Лили, похорошевшая, ставшая похожей на благородную даму, весь вечер плакала, вспоминая те дни. Джая едва самого не прошибло на слезу — стареет?..
Вечер подходил к концу, сердцу стало по-домашнему тепло и уютно, хотелось остаться в этом доме еще одним приемным сыном, или приемным отцом… кем-нибудь, лишь бы не возвращаться в Город Семи Огней, заключивший его в свои каменные объятия, ставшие для «ветра» тюрьмой, одевший ярмо власти на его шею и оковы ответственности на его руки.
Выходя из дома Аворов, провожаемый всей большой семьей, Джай обернулся, возвел руки, создал несколько крупных тарийских светильников и повелел им зависнуть над крышей, освещая жилище его друзей, рассказывая всем о том, что сам Астри Масэнэсс защищает обитателей этого дома. Глаза Тидиша засияли еще ярче, чем тарийский свет — теперь-то друзья и девушки точно поверят, что у них в гостях был Верховный.
Напоследок Джай окинул взглядом Эсина: мнется за спинами жены и детей, переступая с ноги на ногу, глаза опущены в землю, губы что-то бормочут, и Мастер Путей слышал — что:
— Когда ж уберется он, наконец?.. Не к добру… Ой, не к добру… Теперь жди беды… Говорил я — не нужно сюда ехать… Да кто ж знал, что он явится?..
Что бы это все значило?
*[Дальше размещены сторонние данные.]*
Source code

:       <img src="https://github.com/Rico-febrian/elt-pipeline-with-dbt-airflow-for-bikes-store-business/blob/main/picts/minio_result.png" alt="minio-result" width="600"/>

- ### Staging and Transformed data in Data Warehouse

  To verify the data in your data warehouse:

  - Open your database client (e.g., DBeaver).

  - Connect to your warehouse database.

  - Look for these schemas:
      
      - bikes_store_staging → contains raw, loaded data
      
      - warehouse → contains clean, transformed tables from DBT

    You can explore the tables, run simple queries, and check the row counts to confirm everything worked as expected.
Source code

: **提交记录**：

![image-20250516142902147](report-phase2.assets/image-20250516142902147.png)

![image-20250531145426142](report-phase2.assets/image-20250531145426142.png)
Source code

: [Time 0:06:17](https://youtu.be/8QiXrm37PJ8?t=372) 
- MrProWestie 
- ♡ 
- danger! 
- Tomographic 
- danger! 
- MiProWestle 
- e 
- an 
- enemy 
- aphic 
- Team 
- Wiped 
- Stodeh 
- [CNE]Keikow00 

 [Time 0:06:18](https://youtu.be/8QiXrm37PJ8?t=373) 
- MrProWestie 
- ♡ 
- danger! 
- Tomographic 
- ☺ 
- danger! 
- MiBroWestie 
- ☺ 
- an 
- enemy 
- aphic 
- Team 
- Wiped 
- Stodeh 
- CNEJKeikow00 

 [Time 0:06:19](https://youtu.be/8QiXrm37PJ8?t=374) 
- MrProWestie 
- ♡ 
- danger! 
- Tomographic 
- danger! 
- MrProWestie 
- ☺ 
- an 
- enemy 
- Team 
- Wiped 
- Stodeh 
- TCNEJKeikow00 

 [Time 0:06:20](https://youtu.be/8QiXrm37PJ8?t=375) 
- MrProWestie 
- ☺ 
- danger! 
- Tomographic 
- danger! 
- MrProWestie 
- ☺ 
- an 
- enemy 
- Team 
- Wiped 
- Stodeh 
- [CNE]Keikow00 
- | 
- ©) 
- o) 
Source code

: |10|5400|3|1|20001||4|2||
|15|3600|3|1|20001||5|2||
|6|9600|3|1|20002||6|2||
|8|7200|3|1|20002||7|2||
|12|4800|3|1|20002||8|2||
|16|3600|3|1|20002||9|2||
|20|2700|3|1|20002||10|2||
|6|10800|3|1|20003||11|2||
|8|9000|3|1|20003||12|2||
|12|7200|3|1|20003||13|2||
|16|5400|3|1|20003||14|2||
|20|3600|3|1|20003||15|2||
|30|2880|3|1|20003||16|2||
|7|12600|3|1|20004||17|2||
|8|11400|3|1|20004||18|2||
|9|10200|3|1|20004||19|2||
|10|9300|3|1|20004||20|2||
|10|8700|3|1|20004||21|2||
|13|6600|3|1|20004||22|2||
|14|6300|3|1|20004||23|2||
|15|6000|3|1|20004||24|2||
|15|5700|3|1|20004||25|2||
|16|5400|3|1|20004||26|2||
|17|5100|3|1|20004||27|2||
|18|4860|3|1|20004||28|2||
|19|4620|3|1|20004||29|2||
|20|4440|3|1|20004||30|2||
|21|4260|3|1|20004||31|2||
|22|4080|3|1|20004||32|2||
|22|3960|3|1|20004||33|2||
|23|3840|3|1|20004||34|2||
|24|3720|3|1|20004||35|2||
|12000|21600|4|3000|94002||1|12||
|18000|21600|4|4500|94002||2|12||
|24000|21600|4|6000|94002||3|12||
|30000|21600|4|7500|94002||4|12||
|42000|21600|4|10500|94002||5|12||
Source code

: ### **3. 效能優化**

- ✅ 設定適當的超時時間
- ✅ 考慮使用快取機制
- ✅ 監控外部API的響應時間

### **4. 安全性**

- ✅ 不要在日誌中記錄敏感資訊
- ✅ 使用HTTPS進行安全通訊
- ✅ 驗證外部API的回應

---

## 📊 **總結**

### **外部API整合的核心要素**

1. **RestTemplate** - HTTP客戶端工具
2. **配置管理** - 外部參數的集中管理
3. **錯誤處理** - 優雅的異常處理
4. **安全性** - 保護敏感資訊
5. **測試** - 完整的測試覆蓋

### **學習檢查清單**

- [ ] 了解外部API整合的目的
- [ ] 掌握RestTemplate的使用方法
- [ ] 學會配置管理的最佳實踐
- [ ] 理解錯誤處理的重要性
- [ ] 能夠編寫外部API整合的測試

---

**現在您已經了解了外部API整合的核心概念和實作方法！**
Джай удивился смыслу того, о чем бормотал бывший пьяница, но решил, что не его это дело и, помахав на прощание рукой Лили, бабушке Варе, детишкам, направился к Бонли.
Шустряка Джай встретил на пороге таверны, притом тот не выходил, а входил, успев, видимо, за прошедшее время куда-то сбегать. За плечом юноши топорщился плотно набитый вещами мешок, он поминутно озирался по сторонам, и, заметив Джая, облегченно вздохнул.
— Ну что? Пошли!
Джай вопросительно поднял бровь.
— Все, я подумал — иду с тобой… с вами… Пошли!..
— Отчего же такая спешка?
— Пока отчим не прознал, — доверительно поведал Бонли, — а то будет мне — уши такие сделает, как у Тидиша!